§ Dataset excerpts
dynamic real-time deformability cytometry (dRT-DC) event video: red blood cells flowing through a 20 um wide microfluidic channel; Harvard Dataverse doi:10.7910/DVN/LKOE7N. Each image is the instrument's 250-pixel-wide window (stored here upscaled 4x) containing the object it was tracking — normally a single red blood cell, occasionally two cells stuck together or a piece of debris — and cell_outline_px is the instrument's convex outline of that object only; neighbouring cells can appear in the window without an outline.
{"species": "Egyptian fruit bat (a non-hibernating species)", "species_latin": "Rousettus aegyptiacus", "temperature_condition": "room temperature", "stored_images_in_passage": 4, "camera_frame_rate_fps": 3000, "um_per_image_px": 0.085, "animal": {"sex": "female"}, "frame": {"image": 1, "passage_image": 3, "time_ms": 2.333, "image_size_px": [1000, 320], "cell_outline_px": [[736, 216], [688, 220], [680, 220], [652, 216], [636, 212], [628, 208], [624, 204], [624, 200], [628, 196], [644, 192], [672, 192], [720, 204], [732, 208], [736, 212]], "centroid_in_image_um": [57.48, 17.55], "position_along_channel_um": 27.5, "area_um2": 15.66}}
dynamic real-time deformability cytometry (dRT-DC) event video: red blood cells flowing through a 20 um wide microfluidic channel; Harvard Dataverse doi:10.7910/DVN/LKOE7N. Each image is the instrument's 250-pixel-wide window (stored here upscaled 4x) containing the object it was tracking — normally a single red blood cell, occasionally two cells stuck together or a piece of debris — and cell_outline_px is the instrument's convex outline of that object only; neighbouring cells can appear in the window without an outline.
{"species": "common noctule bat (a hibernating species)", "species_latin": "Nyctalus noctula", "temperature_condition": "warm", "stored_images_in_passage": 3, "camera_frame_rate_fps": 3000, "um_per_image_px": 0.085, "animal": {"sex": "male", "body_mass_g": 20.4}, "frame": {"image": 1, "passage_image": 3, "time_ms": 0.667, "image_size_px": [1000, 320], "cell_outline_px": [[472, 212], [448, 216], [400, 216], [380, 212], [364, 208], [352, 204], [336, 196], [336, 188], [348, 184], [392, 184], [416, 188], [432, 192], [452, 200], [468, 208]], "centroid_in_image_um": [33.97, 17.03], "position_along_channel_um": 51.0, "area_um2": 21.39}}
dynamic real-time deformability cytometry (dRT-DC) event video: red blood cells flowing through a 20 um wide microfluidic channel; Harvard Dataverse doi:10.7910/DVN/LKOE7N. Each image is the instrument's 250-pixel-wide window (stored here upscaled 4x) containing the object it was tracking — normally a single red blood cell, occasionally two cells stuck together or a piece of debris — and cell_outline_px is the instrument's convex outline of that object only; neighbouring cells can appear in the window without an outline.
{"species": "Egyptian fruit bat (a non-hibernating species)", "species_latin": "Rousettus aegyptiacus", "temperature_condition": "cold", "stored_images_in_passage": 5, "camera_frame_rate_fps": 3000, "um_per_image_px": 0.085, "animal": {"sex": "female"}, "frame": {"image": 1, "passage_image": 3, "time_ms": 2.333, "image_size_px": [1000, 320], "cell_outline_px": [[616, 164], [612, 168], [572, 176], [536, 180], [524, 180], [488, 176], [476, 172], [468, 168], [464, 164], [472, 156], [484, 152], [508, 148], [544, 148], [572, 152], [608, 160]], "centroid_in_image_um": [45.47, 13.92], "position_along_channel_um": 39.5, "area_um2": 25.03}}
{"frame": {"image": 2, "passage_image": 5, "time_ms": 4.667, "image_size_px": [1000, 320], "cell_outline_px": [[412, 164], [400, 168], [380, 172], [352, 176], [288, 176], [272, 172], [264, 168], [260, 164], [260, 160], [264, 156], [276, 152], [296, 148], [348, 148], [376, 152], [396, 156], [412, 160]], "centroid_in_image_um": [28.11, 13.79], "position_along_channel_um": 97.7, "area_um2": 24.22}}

§ Exercise aim
Extract every entry in the listing word for word.

§ Task answer
dynamic real-time deformability cytometry (dRT-DC) event video: red blood cells flowing through a 20 um wide microfluidic channel; Harvard Dataverse doi:10.7910/DVN/LKOE7N. Each image is the instrument's 250-pixel-wide window (stored here upscaled 4x) containing the object it was tracking — normally a single red blood cell, occasionally two cells stuck together or a piece of debris — and cell_outline_px is the instrument's convex outline of that object only; neighbouring cells can appear in the window without an outline.
{"species": "Egyptian fruit bat (a non-hibernating species)", "species_latin": "Rousettus aegyptiacus", "temperature_condition": "room temperature", "stored_images_in_passage": 4, "camera_frame_rate_fps": 3000, "um_per_image_px": 0.085, "animal": {"sex": "female"}, "frame": {"image": 1, "passage_image": 3, "time_ms": 2.333, "image_size_px": [1000, 320], "cell_outline_px": [[736, 216], [688, 220], [680, 220], [652, 216], [636, 212], [628, 208], [624, 204], [624, 200], [628, 196], [644, 192], [672, 192], [720, 204], [732, 208], [736, 212]], "centroid_in_image_um": [57.48, 17.55], "position_along_channel_um": 27.5, "area_um2": 15.66}}
dynamic real-time deformability cytometry (dRT-DC) event video: red blood cells flowing through a 20 um wide microfluidic channel; Harvard Dataverse doi:10.7910/DVN/LKOE7N. Each image is the instrument's 250-pixel-wide window (stored here upscaled 4x) containing the object it was tracking — normally a single red blood cell, occasionally two cells stuck together or a piece of debris — and cell_outline_px is the instrument's convex outline of that object only; neighbouring cells can appear in the window without an outline.
{"species": "common noctule bat (a hibernating species)", "species_latin": "Nyctalus noctula", "temperature_condition": "warm", "stored_images_in_passage": 3, "camera_frame_rate_fps": 3000, "um_per_image_px": 0.085, "animal": {"sex": "male", "body_mass_g": 20.4}, "frame": {"image": 1, "passage_image": 3, "time_ms": 0.667, "image_size_px": [1000, 320], "cell_outline_px": [[472, 212], [448, 216], [400, 216], [380, 212], [364, 208], [352, 204], [336, 196], [336, 188], [348, 184], [392, 184], [416, 188], [432, 192], [452, 200], [468, 208]], "centroid_in_image_um": [33.97, 17.03], "position_along_channel_um": 51.0, "area_um2": 21.39}}
dynamic real-time deformability cytometry (dRT-DC) event video: red blood cells flowing through a 20 um wide microfluidic channel; Harvard Dataverse doi:10.7910/DVN/LKOE7N. Each image is the instrument's 250-pixel-wide window (stored here upscaled 4x) containing the object it was tracking — normally a single red blood cell, occasionally two cells stuck together or a piece of debris — and cell_outline_px is the instrument's convex outline of that object only; neighbouring cells can appear in the window without an outline.
{"species": "Egyptian fruit bat (a non-hibernating species)", "species_latin": "Rousettus aegyptiacus", "temperature_condition": "cold", "stored_images_in_passage": 5, "camera_frame_rate_fps": 3000, "um_per_image_px": 0.085, "animal": {"sex": "female"}, "frame": {"image": 1, "passage_image": 3, "time_ms": 2.333, "image_size_px": [1000, 320], "cell_outline_px": [[616, 164], [612, 168], [572, 176], [536, 180], [524, 180], [488, 176], [476, 172], [468, 168], [464, 164], [472, 156], [484, 152], [508, 148], [544, 148], [572, 152], [608, 160]], "centroid_in_image_um": [45.47, 13.92], "position_along_channel_um": 39.5, "area_um2": 25.03}}
{"frame": {"image": 2, "passage_image": 5, "time_ms": 4.667, "image_size_px": [1000, 320], "cell_outline_px": [[412, 164], [400, 168], [380, 172], [352, 176], [288, 176], [272, 172], [264, 168], [260, 164], [260, 160], [264, 156], [276, 152], [296, 148], [348, 148], [376, 152], [396, 156], [412, 160]], "centroid_in_image_um": [28.11, 13.79], "position_along_channel_um": 97.7, "area_um2": 24.22}}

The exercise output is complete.